DIRECTIVE: Filter the entries below, keeping only lines with "center".

Start of DATA FOR PROCESSING

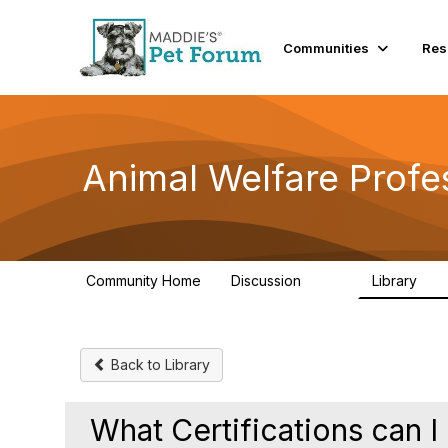
Communities
Res
Animal Welfare Profe
Community Home
Discussion
Library
29K
2.4
Back to Library
What Certifications can 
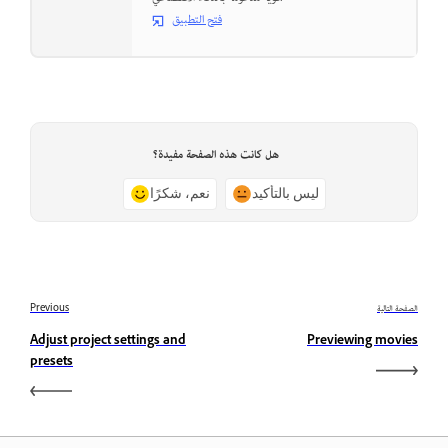
فتح التطبيق
هل كانت هذه الصفحة مفيدة؟
نعم، شكرًا
ليس بالتأكيد
Previous
الصفحة التالية
Adjust project settings and
Previewing movies
presets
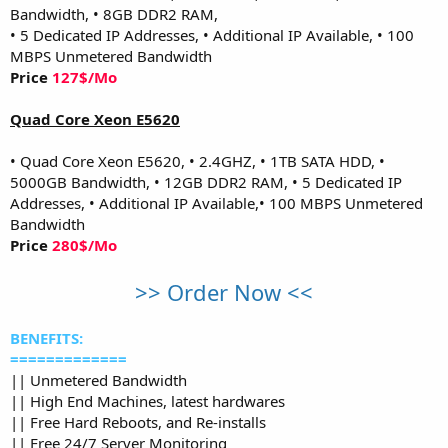
Bandwidth, • 8GB DDR2 RAM,
• 5 Dedicated IP Addresses, • Additional IP Available, • 100
MBPS Unmetered Bandwidth
Price
127$/Mo
Quad Core Xeon E5620
• Quad Core Xeon E5620, • 2.4GHZ, • 1TB SATA HDD, •
5000GB Bandwidth, • 12GB DDR2 RAM, • 5 Dedicated IP
Addresses, • Additional IP Available,• 100 MBPS Unmetered
Bandwidth
Price
280$/Mo
>> Order Now <<
BENEFITS:
=============
|| Unmetered Bandwidth
|| High End Machines, latest hardwares
|| Free Hard Reboots, and Re-installs
|| Free 24/7 Server Monitoring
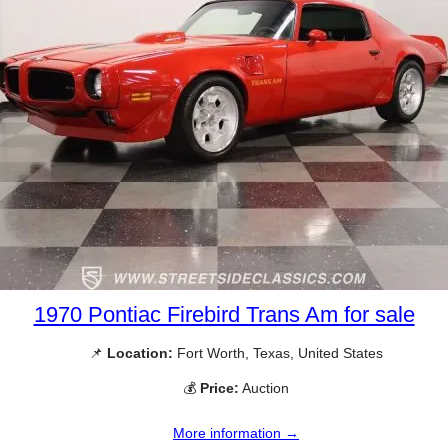
1970 Pontiac Firebird Trans Am for sale
📌
Location:
Fort Worth, Texas, United States
💰
Price:
Auction
More information →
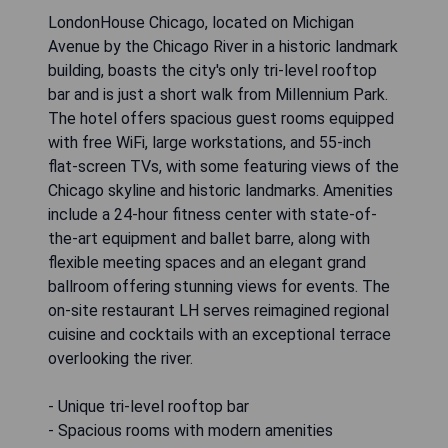
LondonHouse Chicago, located on Michigan
Avenue by the Chicago River in a historic landmark
building, boasts the city's only tri-level rooftop
bar and is just a short walk from Millennium Park.
The hotel offers spacious guest rooms equipped
with free WiFi, large workstations, and 55-inch
flat-screen TVs, with some featuring views of the
Chicago skyline and historic landmarks. Amenities
include a 24-hour fitness center with state-of-
the-art equipment and ballet barre, along with
flexible meeting spaces and an elegant grand
ballroom offering stunning views for events. The
on-site restaurant LH serves reimagined regional
cuisine and cocktails with an exceptional terrace
overlooking the river.
- Unique tri-level rooftop bar
- Spacious rooms with modern amenities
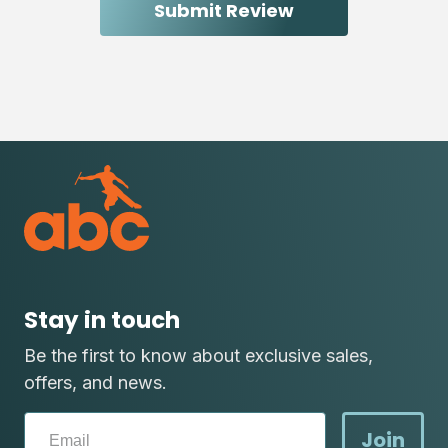
Stay in touch
Be the first to know about exclusive sales,
offers, and news.
Join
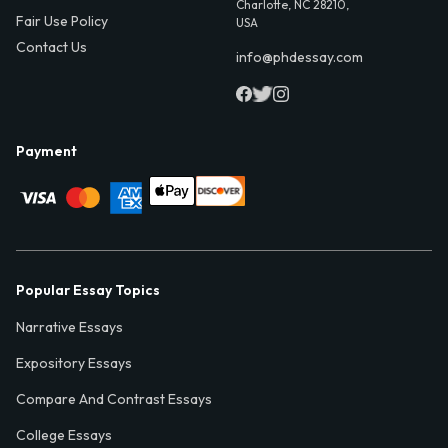
Charlotte, NC 28210,
Fair Use Policy
USA
Contact Us
info@phdessay.com
Payment
Popular Essay Topics
Narrative Essays
Expository Essays
Compare And Contrast Essays
College Essays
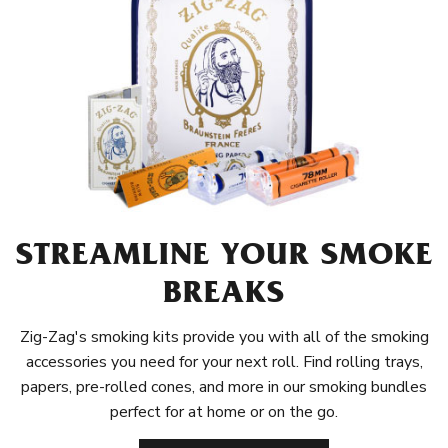
STREAMLINE YOUR SMOKE
BREAKS
Zig-Zag's smoking kits provide you with all of the smoking
accessories you need for your next roll. Find rolling trays,
papers, pre-rolled cones, and more in our smoking bundles
perfect for at home or on the go.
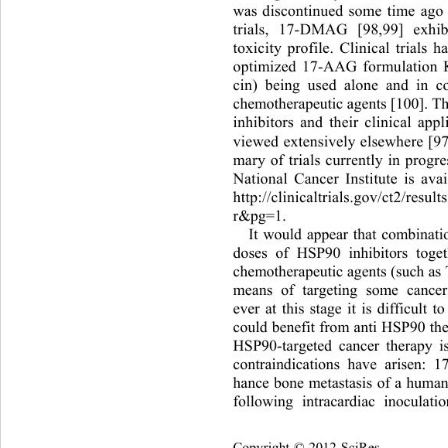
was discontinued some time ago 
trials, 17-DMAG [98,99] exhi
toxicity profile. Clinical trial
optimized 17-AAG formulation
cin) being used alone and in c
chemotherapeutic agents [100]. T
inhibitors and their clinical app
viewed extensively elsewhere [9
mary of trials currently in prog
National Cancer Institute is av
http://clinicaltrials.gov/ct2/res
r&pg=1.  
It would appear that combinati
doses of HSP90 inhibitors toget
chemotherapeutic agents (such as T
means of targeting some cance
ever at this stage it is difficult t
could benefit from anti HSP90 the
HSP90-targeted cancer therapy is
contraindications have arisen: 
hance bone metastasis of a human 
following intracardiac inocul
ati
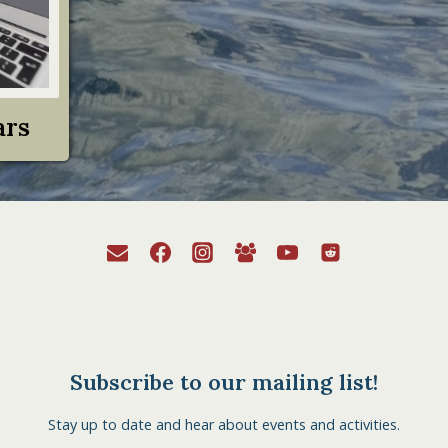
ars
Subscribe to our mailing list!
Stay up to date and hear about events and activities.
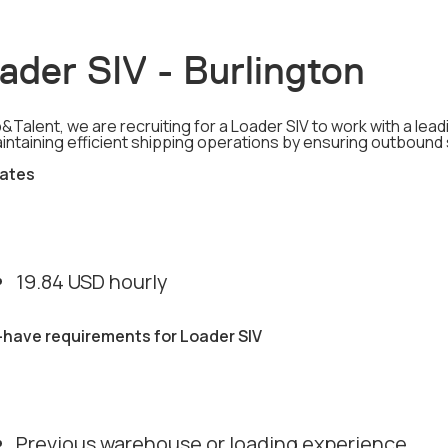
ader SIV - Burlington
&Talent, we are recruiting for a Loader SIV to work with a leadi
aintaining efficient shipping operations by ensuring outbound
ates
19.84 USD hourly
have requirements for Loader SIV
Previous warehouse or loading experience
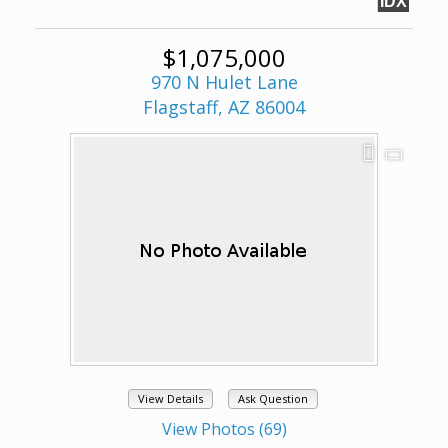
IDX
$1,075,000
970 N Hulet Lane
Flagstaff, AZ 86004
View Details
Ask Question
View Photos (69)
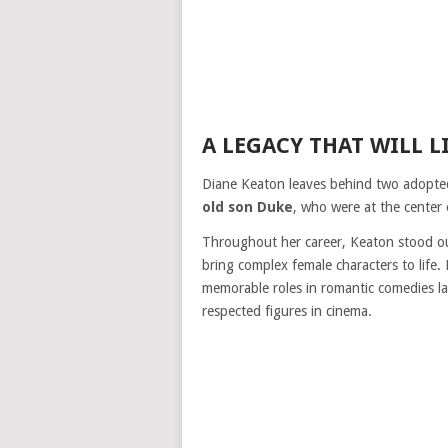
A LEGACY THAT WILL L
Diane Keaton leaves behind two adopt
old son Duke
, who were at the center 
Throughout her career, Keaton stood o
bring complex female characters to life
memorable roles in romantic comedies la
respected figures in cinema.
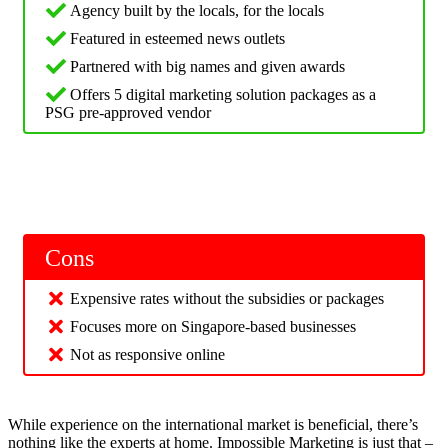
Agency built by the locals, for the locals
Featured in esteemed news outlets
Partnered with big names and given awards
Offers 5 digital marketing solution packages as a
PSG pre-approved vendor
Cons
Expensive rates without the subsidies or packages
Focuses more on Singapore-based businesses
Not as responsive online
While experience on the international market is beneficial, there’s
nothing like the experts at home. Impossible Marketing is just that –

End of DATA FOR PROCESSING

RESPONSE BELOW:
include a 24-hour fitness center with state-of-
, who were at the center 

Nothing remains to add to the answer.